Le premier cas de phytophotodermatose à F. pumila vient d’être
rapporté. Il s’agit d’un patient de 54 ans qui possède un figuier
grimpant dans son jardin et dont la taille annuelle était jusque-là
assurée par sa femme avec un taille-haie électrique.
Cette fois, le patient s’était chargé de l’opération et avait
troqué le taille-haie contre une tronçonneuse thermique. Il portait
ce jour-là des protections adaptées (yeux, oreilles, gants, bottes
de sécurité, pantalon long et T-shirt). L’indice UV était alors de
6-7.
Trois jours plus tard, il commençait à se plaindre d’une
éruption prurigineuse sur les avant-bras et le front évoluant
progressivement vers des lésions purpuriques puis vésiculeuses.
L’éruption s’est amendée en 6 à 7 jours après un traitement
corticoïde local.
Six semaines plus tard, des lésions d’hypomélanose ont
transitoirement été constatées sur les zones concernées.
Les photopatch-tests réalisés à l’aide d’un morceau de feuille
de F. pumila étaient douteux à J-2 puis positifs (++) à J-4.
Le patch-test classique (sans UV) était douteux à J-2 et négatif à
J-4.
Les photopatch-tests effectués avec des feuilles de Ficus carica
(figuier) et Ficus benjamina étaient négatifs tout comme les
photopatch-tests réalisés chez 5 personnes témoins.

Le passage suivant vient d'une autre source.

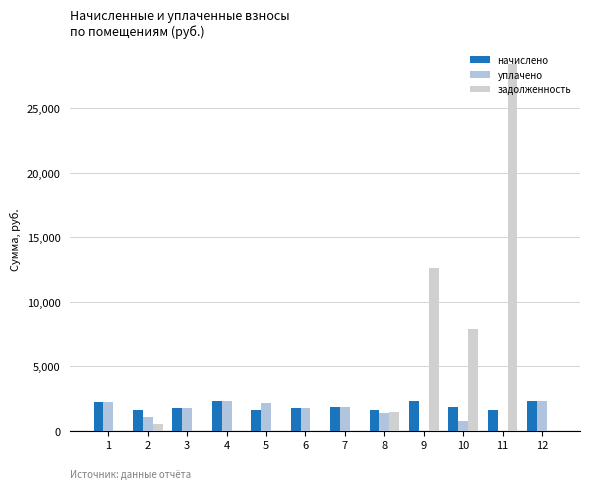

What is the sum of the уплачено values at 10 and 5?

2903.6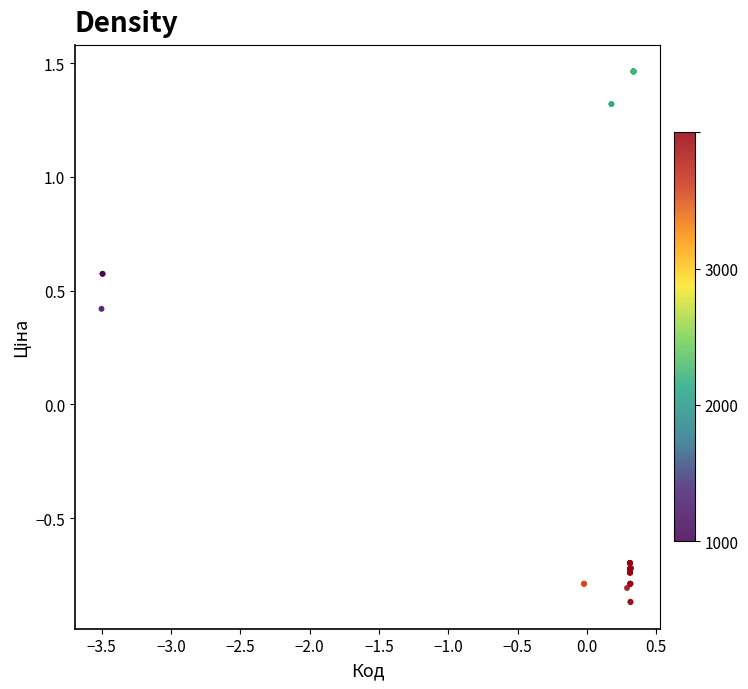

What Y value in the scatter plot is closest to 0?

0.4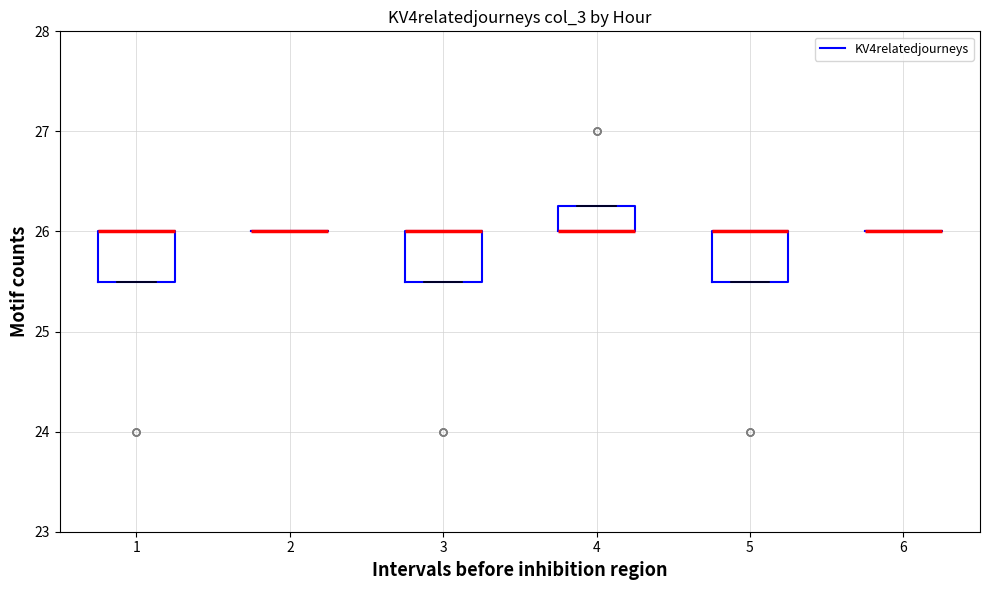

Reading left to right, transcribe this box plot: for each box, give where its median line is, the range the box spans, and where its two whiskers end, as read against the y-axis. The values are not printed on the chart, so give them approximately, as read against the axis.

1: median 26.0 (drawn on the box's upper edge), box 25.5 to 26.0, whiskers 25.5 to 26.0
2: box collapsed to a line at 26.0, whiskers 26.0 to 26.0
3: median 26.0 (drawn on the box's upper edge), box 25.5 to 26.0, whiskers 25.5 to 26.0
4: median 26.0 (drawn on the box's lower edge), box 26.0 to 26.3, whiskers 26.0 to 26.3
5: median 26.0 (drawn on the box's upper edge), box 25.5 to 26.0, whiskers 25.5 to 26.0
6: box collapsed to a line at 26.0, whiskers 26.0 to 26.0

Des irritations oculaires provoquées par le figuier grimpant ont
été signalées dès les années 1920.
Plus récemment, un cas d’éruption urticarienne a été publié au
Danemark et des cas de dermatite de contact en Australie.
Il s’agit ici du premier cas de photodermatose provoquée par un
contact avec F. pumila.
Ses feuilles contiennent une furocoumarine qui est probablement en
cause.
Classiquement, si la réaction photoallergique aux furocoumarines
est possible, la phototoxicité est plus fréquente.
Deux types de réaction toxiques sont possibles, l’une est
dépendante de l’oxygène et l’autre non. Elles conduisent à la mort
cellulaire.
Dans le cas de ce patient, l’utilisation de la tronçonneuse est
probablement un facteur favorisant. La lente progression de la
dermatite, le prurit et l’hypomélanose post-inflammatoire sont ici
plutôt en faveur d’une réaction photoallergique.
Dr Geneviève Démonet
Rademaker M et coll. : Phytophotodermatitis caused by Ficus pumila. Contact Dermatitis 2012 ; 67 (1) 53-56.